Ingo Buchholz | Mo., 24. August 2020 - 19:00

Billigste Diffamierung der Nachdenkseiten von einem der sich tatsächlich Journalist nennt.
Cicero war bisher seriös. Was nun? Abo kündigen oder warten auf bessere Artikel?

Dirk Weller | Mo., 24. August 2020 - 21:44

Und obwohl ich gelegentlich die genannten alternativen Medien lese, hat der Autor mit seiner Kritik meiner Meinung nach in Teilen Recht, allerdings nicht mit allem.
Denn bezüglich einer "ANGEBLICHEN weiteren Einengung Russlands" muß man nämlich feststellen, daß es, im Falle des Nato-Beitritts, eine "UNBESTREITBARE" Einengung Russlands durch einen "NATO-Limes" IST.
Daher ist es durchaus wahrscheinlich, das die Nato/USA die Opposition schon seit Jahren unterstützen. D.h. das man dem "eigenen politischen Willen" der Menschen eventuell ein wenig auf die Sprünge geholfen hat. Äquivalent zur finanziellen Unterstützung von NGOs in der Ukraine durch die USA von 1991 bis 2014 mit 5 Milliarden Dollar.
Und die den "Linken" zugeschriebenen "antiamerikanischen Instinkte" sollten doch seit dem Vietnam-krieg, dem Irak-Krieg, den verstörenden NSA-Enthüllungen durch Edward Snowden usw. usf. . . . . bei jedem erwachsenen und belesenen Menschen zumindest gelegentlich vorhanden sein.

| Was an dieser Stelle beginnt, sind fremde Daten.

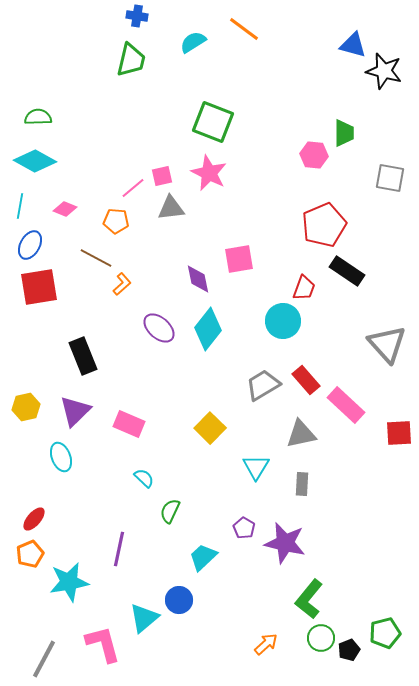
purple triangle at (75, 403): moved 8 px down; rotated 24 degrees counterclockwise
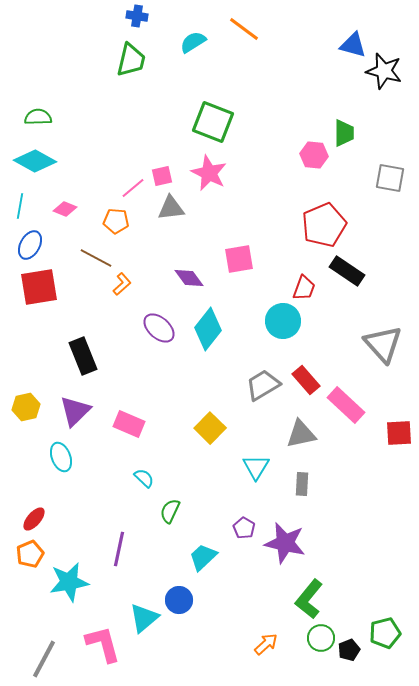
purple diamond at (198, 279): moved 9 px left, 1 px up; rotated 24 degrees counterclockwise
gray triangle at (387, 344): moved 4 px left
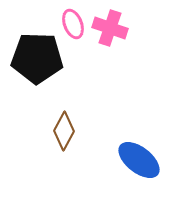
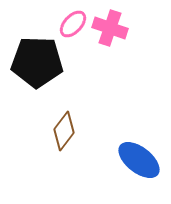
pink ellipse: rotated 64 degrees clockwise
black pentagon: moved 4 px down
brown diamond: rotated 9 degrees clockwise
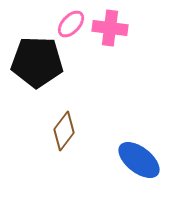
pink ellipse: moved 2 px left
pink cross: rotated 12 degrees counterclockwise
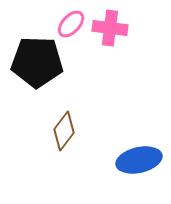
blue ellipse: rotated 51 degrees counterclockwise
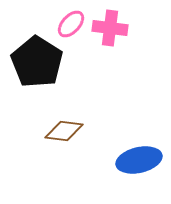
black pentagon: rotated 30 degrees clockwise
brown diamond: rotated 60 degrees clockwise
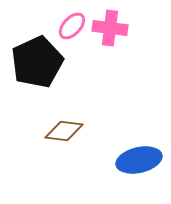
pink ellipse: moved 1 px right, 2 px down
black pentagon: rotated 15 degrees clockwise
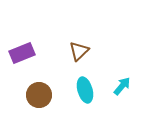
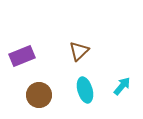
purple rectangle: moved 3 px down
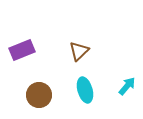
purple rectangle: moved 6 px up
cyan arrow: moved 5 px right
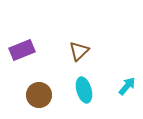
cyan ellipse: moved 1 px left
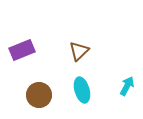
cyan arrow: rotated 12 degrees counterclockwise
cyan ellipse: moved 2 px left
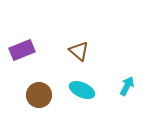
brown triangle: rotated 35 degrees counterclockwise
cyan ellipse: rotated 50 degrees counterclockwise
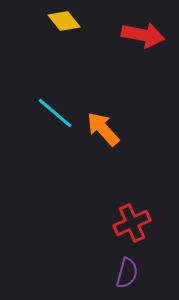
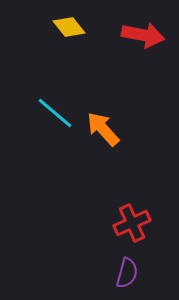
yellow diamond: moved 5 px right, 6 px down
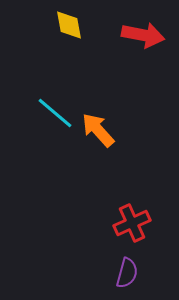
yellow diamond: moved 2 px up; rotated 28 degrees clockwise
orange arrow: moved 5 px left, 1 px down
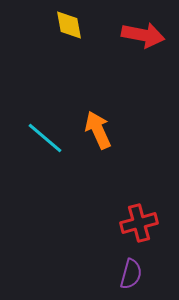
cyan line: moved 10 px left, 25 px down
orange arrow: rotated 18 degrees clockwise
red cross: moved 7 px right; rotated 9 degrees clockwise
purple semicircle: moved 4 px right, 1 px down
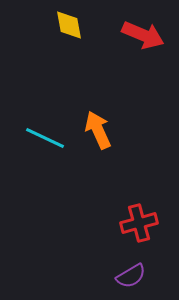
red arrow: rotated 12 degrees clockwise
cyan line: rotated 15 degrees counterclockwise
purple semicircle: moved 2 px down; rotated 44 degrees clockwise
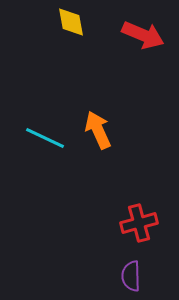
yellow diamond: moved 2 px right, 3 px up
purple semicircle: rotated 120 degrees clockwise
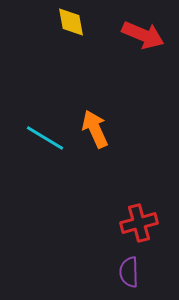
orange arrow: moved 3 px left, 1 px up
cyan line: rotated 6 degrees clockwise
purple semicircle: moved 2 px left, 4 px up
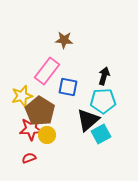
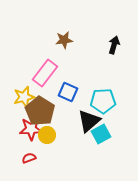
brown star: rotated 12 degrees counterclockwise
pink rectangle: moved 2 px left, 2 px down
black arrow: moved 10 px right, 31 px up
blue square: moved 5 px down; rotated 12 degrees clockwise
yellow star: moved 2 px right, 1 px down
black triangle: moved 1 px right, 1 px down
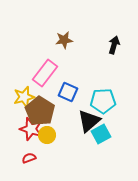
red star: rotated 20 degrees clockwise
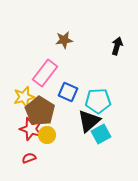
black arrow: moved 3 px right, 1 px down
cyan pentagon: moved 5 px left
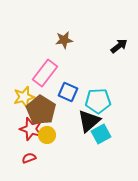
black arrow: moved 2 px right; rotated 36 degrees clockwise
brown pentagon: moved 1 px right, 1 px up
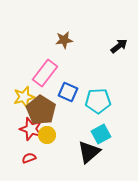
black triangle: moved 31 px down
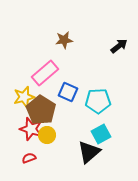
pink rectangle: rotated 12 degrees clockwise
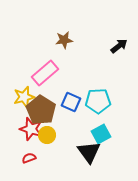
blue square: moved 3 px right, 10 px down
black triangle: rotated 25 degrees counterclockwise
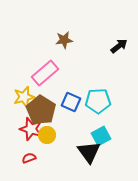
cyan square: moved 2 px down
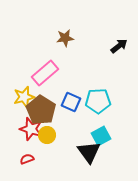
brown star: moved 1 px right, 2 px up
red semicircle: moved 2 px left, 1 px down
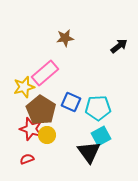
yellow star: moved 10 px up
cyan pentagon: moved 7 px down
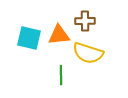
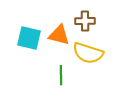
orange triangle: rotated 20 degrees clockwise
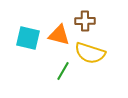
cyan square: moved 1 px left
yellow semicircle: moved 2 px right
green line: moved 2 px right, 4 px up; rotated 30 degrees clockwise
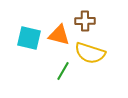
cyan square: moved 1 px right
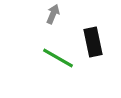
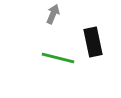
green line: rotated 16 degrees counterclockwise
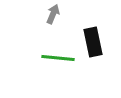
green line: rotated 8 degrees counterclockwise
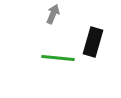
black rectangle: rotated 28 degrees clockwise
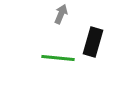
gray arrow: moved 8 px right
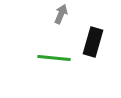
green line: moved 4 px left
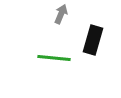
black rectangle: moved 2 px up
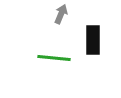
black rectangle: rotated 16 degrees counterclockwise
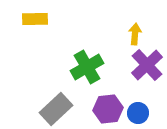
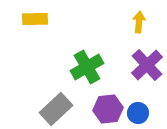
yellow arrow: moved 4 px right, 12 px up
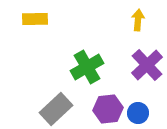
yellow arrow: moved 1 px left, 2 px up
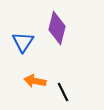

angefangen bei den ehemaligen Ostblock-Staaten, die heute Mitgliedstaaten der EU sind, über die Ukraine bis zu hin Belarus mussten und müssen die NATO/USA den Menschen mit geeigneten Mitteln überall "etwas auf die Sprünge helfen", um ihnen Freiheit und Demokratie schmackhaft zu machen, auf die sie eigentlich "null Bock" hatten und haben, um es salopp zu formulieren. Sich von der Fürsorge des grossen Bruders im Osten und den Segnungen des real existierenden Sozialismus zu verabschieden, die ihnen über mehr als vier Jahrzehnte alles beschert hatten, wovon die breite Bevölkerung im kapitalistischen Westen nur träumen konnte, war keine leichte Übung ...
[Sie finden die Art von Glosse nicht wirklich lustig? Nun, ich auch nicht, doch ist mir mit Blick auf Ihre offenbar gut entwickelten "antiamerikanischen Instinkte" und das limitierte Zeilenkontigent spontan keine adäquatere Replik zu Ihrem Diskussionsbeitrag eingefallen.]

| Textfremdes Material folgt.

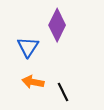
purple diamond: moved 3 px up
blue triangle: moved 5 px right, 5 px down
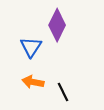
blue triangle: moved 3 px right
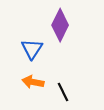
purple diamond: moved 3 px right
blue triangle: moved 1 px right, 2 px down
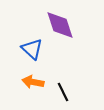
purple diamond: rotated 44 degrees counterclockwise
blue triangle: rotated 20 degrees counterclockwise
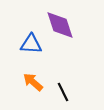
blue triangle: moved 1 px left, 5 px up; rotated 40 degrees counterclockwise
orange arrow: rotated 30 degrees clockwise
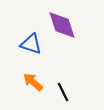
purple diamond: moved 2 px right
blue triangle: rotated 15 degrees clockwise
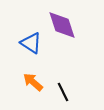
blue triangle: moved 1 px up; rotated 15 degrees clockwise
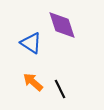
black line: moved 3 px left, 3 px up
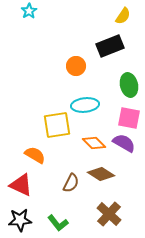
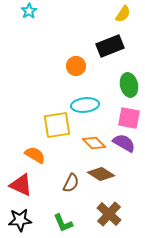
yellow semicircle: moved 2 px up
green L-shape: moved 5 px right; rotated 15 degrees clockwise
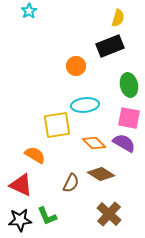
yellow semicircle: moved 5 px left, 4 px down; rotated 18 degrees counterclockwise
green L-shape: moved 16 px left, 7 px up
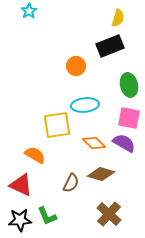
brown diamond: rotated 16 degrees counterclockwise
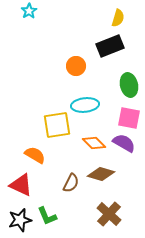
black star: rotated 10 degrees counterclockwise
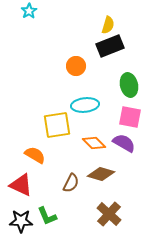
yellow semicircle: moved 10 px left, 7 px down
pink square: moved 1 px right, 1 px up
black star: moved 1 px right, 1 px down; rotated 15 degrees clockwise
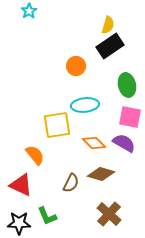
black rectangle: rotated 12 degrees counterclockwise
green ellipse: moved 2 px left
orange semicircle: rotated 20 degrees clockwise
black star: moved 2 px left, 2 px down
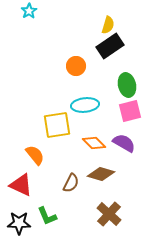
pink square: moved 6 px up; rotated 25 degrees counterclockwise
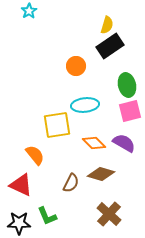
yellow semicircle: moved 1 px left
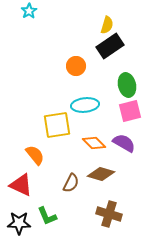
brown cross: rotated 25 degrees counterclockwise
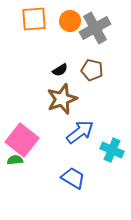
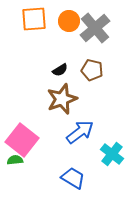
orange circle: moved 1 px left
gray cross: rotated 12 degrees counterclockwise
cyan cross: moved 4 px down; rotated 15 degrees clockwise
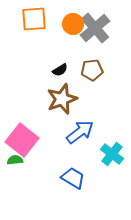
orange circle: moved 4 px right, 3 px down
brown pentagon: rotated 20 degrees counterclockwise
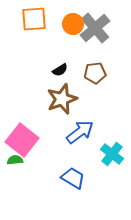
brown pentagon: moved 3 px right, 3 px down
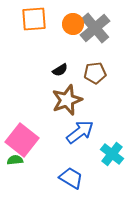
brown star: moved 5 px right, 1 px down
blue trapezoid: moved 2 px left
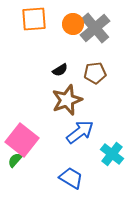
green semicircle: rotated 42 degrees counterclockwise
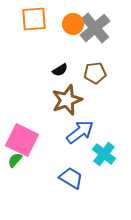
pink square: rotated 12 degrees counterclockwise
cyan cross: moved 8 px left
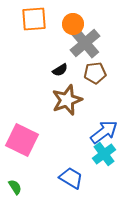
gray cross: moved 10 px left, 15 px down
blue arrow: moved 24 px right
cyan cross: rotated 15 degrees clockwise
green semicircle: moved 27 px down; rotated 105 degrees clockwise
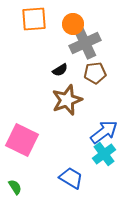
gray cross: rotated 16 degrees clockwise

Aber auch wenn der starke Wunsch nach Demokratie und Freiheit in den entsprechenden Ländern mit Sicherheit schon immer bestanden hat :

es geht der Nato/USA nicht um Freiheit und Demokratie , sondern um geostrategische Interessen, und da will man eben nichts dem Zufall überlassen.

Und im Falle der Diktatur in Belarus habe ich durchaus Verständnis für eine von mir vermutete verdeckte Unterstützung der Opposition.
Hoffen wir, das es friedlich endet.

Und meine GELEGENTLICH vorhandenen "antiamerikanischen Instinkte" bezüglich deren Aussenpolitik könnten durchaus "geheilt" werden. Aber das würde eine Änderung in deren Aussenpolitik notwendig machen, und da habe ich unter Trump wenig Hoffnung.
Hoffen wir das Biden gewinnt und es besser macht.